The Democrats won a House seat in western Pennsylvania, a fellow named Jack Murtha, a Vietnam veteran won a Republican seat. Two weeks later, they won Gerry Ford's seat in Michigan, a seat that hadn't been won by the Democrats since 1910. And right after that, the 1st District of Ohio, a seat the Democrats had won once since 1936, the Democrats won that.
Three in a row. At that point, the die was cast that it was going to be a big Democratic year. Republicans were in panic. All sense of party unity and discipline went with it. And all money went flowing to the Democrats.
That's what Republicans are terrified of. What the Democrats have, they have six times as much money as the Republicans do right now, proving once again that...
RAY SUAREZ: And that's unusual for it to even be close.
MARK SHIELDS: ... in Washington money.
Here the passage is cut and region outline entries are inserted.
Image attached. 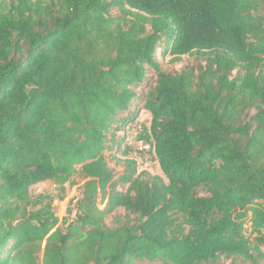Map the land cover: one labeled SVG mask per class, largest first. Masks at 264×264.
Here are the masks:
<instances>
[{
  "label": "trees",
  "instance_id": "trees-1",
  "mask_svg": "<svg viewBox=\"0 0 264 264\" xmlns=\"http://www.w3.org/2000/svg\"><path fill=\"white\" fill-rule=\"evenodd\" d=\"M158 53L196 63L168 72ZM141 109L163 175L117 135ZM75 174L59 223L30 187L53 181L62 200ZM263 250L264 0H0V264H264Z\"/></svg>",
  "mask_w": 264,
  "mask_h": 264
},
{
  "label": "rangeland",
  "instance_id": "rangeland-1",
  "mask_svg": "<svg viewBox=\"0 0 264 264\" xmlns=\"http://www.w3.org/2000/svg\"><path fill=\"white\" fill-rule=\"evenodd\" d=\"M156 59L160 63V68L162 70H166L168 72H175L181 70L184 66L194 64L196 63L194 55H184L182 56L180 61H174L171 59V56L166 54L164 56L160 55L159 53L156 55ZM155 71L152 69H149L147 79L145 82L137 89L138 93L141 95L145 93L148 90H151L153 87L154 83V78H155ZM150 113L147 110L141 109L139 110L138 117L136 120H139L141 117L146 118L149 117ZM143 162L147 163V169L150 171L152 174H159L163 175L161 172V169L158 165V163L154 160L149 158L148 155H145L143 157ZM113 166L115 165L112 164ZM117 169L120 170L121 166H117ZM83 182L79 174H75L73 178V184L69 187L67 186L66 193L64 195V198L62 200L59 199L61 196V192L59 191L57 185L50 180L44 181V182H39L37 184H34L30 187V193L31 195H36L38 193H48L51 194L54 197L53 200V205H54V210L57 213L60 221L64 217H67L69 214L67 213V209L72 208L73 202H71V199L74 198L78 192H79V185ZM99 207H102L103 204L98 203ZM125 214V210L123 208H118L114 214L108 215L106 217V222L109 225L115 224L116 219L119 216H123ZM72 216V214L70 215ZM131 217H134L131 215ZM246 233L249 235L250 233V227H249V221L246 222ZM264 251V250H263ZM231 259H225L224 257H221L217 262H225L229 263ZM237 264H250L249 261L243 260L241 258L236 259ZM134 264H159L158 261L156 262H148V261H140L136 260Z\"/></svg>",
  "mask_w": 264,
  "mask_h": 264
},
{
  "label": "built area",
  "instance_id": "built-area-1",
  "mask_svg": "<svg viewBox=\"0 0 264 264\" xmlns=\"http://www.w3.org/2000/svg\"><path fill=\"white\" fill-rule=\"evenodd\" d=\"M136 119L133 123L121 127L117 131V135L122 138L123 144L128 147V156L136 162L138 170L144 169L148 171L146 167L147 163L143 162V157L148 155L149 158L154 159V146L151 141L145 139L142 135L148 126L150 116L146 118L141 117L139 120ZM74 214L75 209L72 212V215Z\"/></svg>",
  "mask_w": 264,
  "mask_h": 264
}]
</instances>
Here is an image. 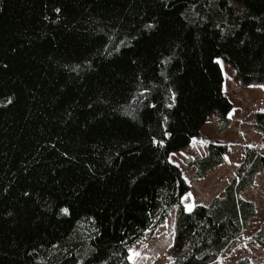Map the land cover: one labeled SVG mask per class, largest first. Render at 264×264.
Here are the masks:
<instances>
[{
  "label": "trees",
  "instance_id": "trees-1",
  "mask_svg": "<svg viewBox=\"0 0 264 264\" xmlns=\"http://www.w3.org/2000/svg\"><path fill=\"white\" fill-rule=\"evenodd\" d=\"M219 56L264 84V0H0V264L127 262L189 189L170 152L212 113L231 123ZM263 170L246 147L223 197L180 209L171 264H218ZM251 239L264 249V221Z\"/></svg>",
  "mask_w": 264,
  "mask_h": 264
},
{
  "label": "rangeland",
  "instance_id": "rangeland-1",
  "mask_svg": "<svg viewBox=\"0 0 264 264\" xmlns=\"http://www.w3.org/2000/svg\"><path fill=\"white\" fill-rule=\"evenodd\" d=\"M215 60L224 76L222 92L232 103L227 115L231 123L227 129L222 128L220 116L212 113L188 145L170 152L169 161L179 168L189 189L167 217L148 230L146 236L130 250L128 261L119 264H171L175 258L174 239L180 209L190 212L187 205H191L193 210L198 205H208L215 197H223L243 165L246 147L264 150V135L253 125L255 115L264 112V84L243 83L237 77L236 69L223 57ZM211 142L226 145L225 162L198 178L197 167H191L190 162L207 155ZM241 197L254 202L257 214L242 231L239 241L218 257V264H235L243 258H248L252 264H264V249L251 239L264 221V170L257 175L254 184L241 193ZM133 253H139V256Z\"/></svg>",
  "mask_w": 264,
  "mask_h": 264
},
{
  "label": "snow or ice",
  "instance_id": "snow-or-ice-1",
  "mask_svg": "<svg viewBox=\"0 0 264 264\" xmlns=\"http://www.w3.org/2000/svg\"><path fill=\"white\" fill-rule=\"evenodd\" d=\"M190 195V194H189ZM187 198V197H186ZM187 207V209L189 210V211H191L192 210V206L191 205H187L186 206ZM66 211V210H65ZM134 255H136V256H139V253H133ZM130 259H131V257H129Z\"/></svg>",
  "mask_w": 264,
  "mask_h": 264
}]
</instances>
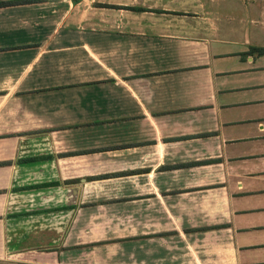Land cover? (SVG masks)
I'll list each match as a JSON object with an SVG mask.
<instances>
[{
  "label": "crops",
  "instance_id": "obj_1",
  "mask_svg": "<svg viewBox=\"0 0 264 264\" xmlns=\"http://www.w3.org/2000/svg\"><path fill=\"white\" fill-rule=\"evenodd\" d=\"M0 2V264H264V0Z\"/></svg>",
  "mask_w": 264,
  "mask_h": 264
},
{
  "label": "trees",
  "instance_id": "obj_2",
  "mask_svg": "<svg viewBox=\"0 0 264 264\" xmlns=\"http://www.w3.org/2000/svg\"><path fill=\"white\" fill-rule=\"evenodd\" d=\"M3 2H0V4H2ZM252 50H256V51H259L260 48H256V47H253ZM264 51V49H262Z\"/></svg>",
  "mask_w": 264,
  "mask_h": 264
}]
</instances>
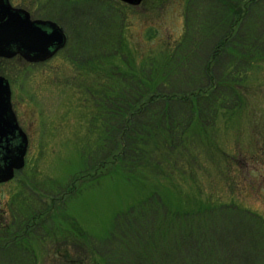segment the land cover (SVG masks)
<instances>
[{"label":"rangeland","instance_id":"obj_1","mask_svg":"<svg viewBox=\"0 0 264 264\" xmlns=\"http://www.w3.org/2000/svg\"><path fill=\"white\" fill-rule=\"evenodd\" d=\"M13 1L31 5L35 15L56 21L64 29L67 41L43 62L32 64L18 56L0 58V73L8 78L11 87L13 110L28 136L24 166L13 179L0 184V220H14L12 232L6 237L0 233V241L4 242L10 233L17 238L24 232L19 227L14 233L19 225L32 222L34 205L35 213L46 210L45 216L51 215L54 225L62 231L67 224L61 216L66 215L71 219L68 221L101 243L111 234H118L124 223H135L133 214L138 207L156 197L158 207L150 214L147 226L154 236L166 224L163 208L177 211L173 224L178 233L180 229L189 230L192 241L197 231L205 232L211 241L221 237L237 258L243 260L246 256V264H264V17L256 16L248 34L232 27L222 35L226 36L222 44L228 47L220 50V63L213 67L214 81L204 80L201 65L190 77L179 80L181 89L186 82L195 90L207 83L208 94L215 86L224 85L229 95L218 98L220 93L215 91L207 96L208 109L202 123L205 130L201 134L204 141L196 132L198 127L195 131L191 129L193 125L188 127L198 154H179L178 161H172L177 167L169 180L157 175L153 164L148 167L151 173L135 170L127 176L116 159L99 162L100 166L94 163L101 139L97 109L92 102L81 100L88 104L83 107L76 101L72 86H77L82 76L78 77L75 69L84 70L75 66L74 60L89 64L91 50L102 46L104 37L99 36L107 33L105 37L117 49L120 44L121 56L112 57L120 67L119 63L125 66V58L137 68L145 65L149 52L153 53L152 60L164 63L162 48L172 49V42L182 36L187 14L194 15L192 19L205 15L208 26L217 25L221 14H216L211 6L218 0H141L137 6L126 4L128 7L119 0ZM255 3L261 5L264 0ZM97 17L101 23L93 31ZM250 20L248 17L246 23ZM260 23L263 27H259ZM206 34L204 38L195 28L192 39L208 42L209 31ZM150 35L153 38L149 39ZM169 36L172 41L168 42ZM244 45L250 46L249 55ZM176 67L168 70L173 72ZM70 82L75 83L70 86ZM122 145L125 144L118 142L119 148ZM189 211L195 213L189 216ZM52 239L45 241L50 243ZM173 245L177 247L179 243L175 241ZM33 247L38 264L55 262L45 255L38 241ZM174 251L170 252L171 259L187 255ZM191 253L201 259L208 256L195 250ZM9 256L14 264L21 260L14 258L18 255L13 252L0 255V262L10 264Z\"/></svg>","mask_w":264,"mask_h":264},{"label":"trees","instance_id":"obj_2","mask_svg":"<svg viewBox=\"0 0 264 264\" xmlns=\"http://www.w3.org/2000/svg\"><path fill=\"white\" fill-rule=\"evenodd\" d=\"M246 1L250 3H244L242 0L215 2L216 7L212 5L211 9L216 14L217 12L221 14L216 26L213 24L208 26V17L205 15L199 14L192 19L195 16L192 15L191 18L187 14L182 36L172 42V49L162 48V53L166 56L164 63L152 60L153 53L149 52L145 55L149 60L145 65L137 68L132 62L129 63L131 59L125 58V66L119 63L120 67L112 60L113 56H121L120 44L117 49L115 43L105 37L107 33L99 36V38L104 37L101 39L102 46L97 45V48L91 50L92 58L89 64L93 63V65L84 68L83 65L89 64L78 62L79 59L74 60L75 66H82L84 70L83 72L79 68L75 69L76 75L82 76L77 86H72L75 82H70L76 101L82 103L83 107L88 106L83 102H92L97 109L95 116L96 123L100 127L101 139L95 149L94 163L100 166L99 162L102 163L110 158L116 159V164L127 176L133 175L135 170L151 173L148 167L153 164L158 172L157 175L170 180L177 167L172 161L177 162L179 154L186 153L193 156L198 154V152L195 154L196 147L190 140V131L198 127L196 132L200 134V141H204L201 134L205 130L203 124L208 109L207 96L210 97L209 94L215 91L220 93L217 95L218 98L229 95L224 85L215 86L209 94L205 90L207 83L215 80L213 67L220 63L221 51L225 50L224 47H228V45L223 46L222 42L226 36L222 35L233 30L232 27H237L239 31L248 34L254 25V20H257L256 16L264 17V11L261 10L264 9V4L255 3L262 0ZM254 4L258 7H254ZM125 6L128 7L126 4ZM248 17H251L252 21L246 23ZM95 20L93 31H96L101 23L98 17ZM259 27H263L262 23ZM195 28L204 38H207L206 33L209 31V41L203 38L198 42L193 41L192 34ZM151 38L152 35L149 39ZM167 41H172L170 36L167 37ZM242 47L246 48L245 53L249 55L250 46ZM99 51L101 53H98ZM200 65L201 75L207 83L201 84L195 90L196 87L193 89L191 83L186 82L181 89L179 80L186 76L190 77L191 72ZM175 66L177 67L173 70L174 73L168 70L169 67ZM190 126L191 129L187 130ZM204 135L206 136V132ZM118 142L125 145L119 148ZM153 158L158 159L152 161ZM155 198H149L146 204L138 207L133 214L135 223H124L118 234H111L101 243L85 234L80 226L74 224L75 222L68 221L71 219L69 217L67 219L65 214L61 217L67 226L62 231L54 225L51 215L45 216L46 210L43 209L39 214L35 213L36 207L33 205L31 206L32 222L18 226L14 233L19 231V227H23L24 232L18 234L19 236L16 235L17 238L10 233L4 242L0 241V255L14 252L18 255L14 258L21 259L15 264H38V257L33 247V243L38 241L40 247L45 250V255L55 261L53 264H246V256L243 260L237 258L221 237L216 236V239L211 241L208 240L205 232L197 231L196 238L193 236L194 241H192L190 237L193 234L188 232L189 230L180 229L178 233L173 224L174 219L177 218V211H167L163 208L164 215L167 216L166 224L159 235L154 236L152 228H148L150 226L148 221L150 214L158 207ZM193 213L195 212L189 211V216ZM13 221L9 217L6 218L5 223L0 220V233H4L1 236L6 237L9 231L12 232ZM45 238L53 239L50 243H46ZM159 238V242H156ZM175 241L179 246L173 245ZM172 250H175V254L183 251L182 253L187 255L184 258L171 259ZM192 250L207 253L208 256L201 259L197 255L190 254ZM212 252L215 254H210ZM8 258H11L10 264H14L13 257Z\"/></svg>","mask_w":264,"mask_h":264},{"label":"water","instance_id":"obj_3","mask_svg":"<svg viewBox=\"0 0 264 264\" xmlns=\"http://www.w3.org/2000/svg\"><path fill=\"white\" fill-rule=\"evenodd\" d=\"M138 4L141 0H123ZM66 43L62 27L55 21L31 20L8 0H0V57L21 55L29 62H40L53 56ZM8 80L0 75V183L13 178L24 166L28 139L19 126L11 106ZM16 138L17 142H13Z\"/></svg>","mask_w":264,"mask_h":264},{"label":"flooded vegetation","instance_id":"obj_4","mask_svg":"<svg viewBox=\"0 0 264 264\" xmlns=\"http://www.w3.org/2000/svg\"><path fill=\"white\" fill-rule=\"evenodd\" d=\"M9 1V3L13 6V7H16V8H22V9H24V10H26L27 12H28V14H29V18L31 19V20H36V19H43V20H46V19H49V18H45L44 16L42 17V16H40V15H35V13L33 12V6H31L30 5V7L29 6H27V5H24V4H22V3H18V2H14L13 0H8ZM16 56H18V57H21V56H19V55H16ZM15 56V57H16ZM29 63H39V62H29ZM13 142H17V139L16 138H14L13 139Z\"/></svg>","mask_w":264,"mask_h":264}]
</instances>
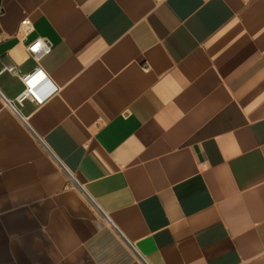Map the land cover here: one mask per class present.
I'll return each mask as SVG.
<instances>
[{
    "label": "crops",
    "instance_id": "0c3cea01",
    "mask_svg": "<svg viewBox=\"0 0 264 264\" xmlns=\"http://www.w3.org/2000/svg\"><path fill=\"white\" fill-rule=\"evenodd\" d=\"M0 264H264V0H0Z\"/></svg>",
    "mask_w": 264,
    "mask_h": 264
},
{
    "label": "built area",
    "instance_id": "2783aa9c",
    "mask_svg": "<svg viewBox=\"0 0 264 264\" xmlns=\"http://www.w3.org/2000/svg\"><path fill=\"white\" fill-rule=\"evenodd\" d=\"M31 28V21L24 17L21 19L19 29L27 31ZM27 51L30 53L34 61H38L43 55L49 51V43L46 39L38 37L27 45ZM8 71H12L13 67H7ZM21 79L25 85V89L21 92L16 101L19 103L25 97H35L42 99L47 96L55 87L50 85L45 74L36 66L30 73L21 75Z\"/></svg>",
    "mask_w": 264,
    "mask_h": 264
}]
</instances>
I mean, they go with the winner, all right? It's very unusual.
And what they've forced the Republicans to do is to spend money they don't have, defending the Illinois seat, defending the Louisiana seat, both of which they lost. If they lose this seat, then not only will they lost three in a row that were held by Republicans -- which is a rarity to have seats change -- but it would leave the party with depleted coffers going into the 2008 elections.
RAY SUAREZ: Well, David, along with more than two dozen Republican retirements from the House, what's John McCain's job at the top of the ticket, if he wants to not have also on his resume a huge change on Capitol Hill?
DAVID BROOKS: Well, pretend you're not a Republican.
You know, the British Conservative Party about 10 years ago, they'd asked people, "Are you for sunshine?" And they'd say, "Yes, I'm for sunshine." "But the Conservative Party is for sunshine." And people would say, "Well, I'm against sunshine then."
And people just hated the Conservative Party so much, we're getting in that position for the Republican Party. McCain has to worry about himself. He can't worry about Republicans.
But the Republicans have to do a wake-up call. I mean, they know what's going to happen. You've been talking to Republicans for five years on Capitol Hill. They know the party is in decline.
What struck me is how immobilized they are. And these two races have spread panic in Republican House and Senate circles. They know how bad it's going to be. And yet they don't change.
They're sort of, "We've got to change. We've got to come up with something new." But they haven't done it. Sometimes it seems only the pain of defeat really causes a change.
Now, that said, I still think -- and Democrats -- a lot of the House Democrats will acknowledge this -- the amount of House seats that are left to lose is not that huge. They've lost a lot already. They've lost a lot of Senate seats.
I don't think the Democratic pickups will be huge, but the Democratic Party will be the majority party, you'd expect.
RAY SUAREZ: David, Mark, have a great weekend.MARK SHIELDS: Thank you, Ray.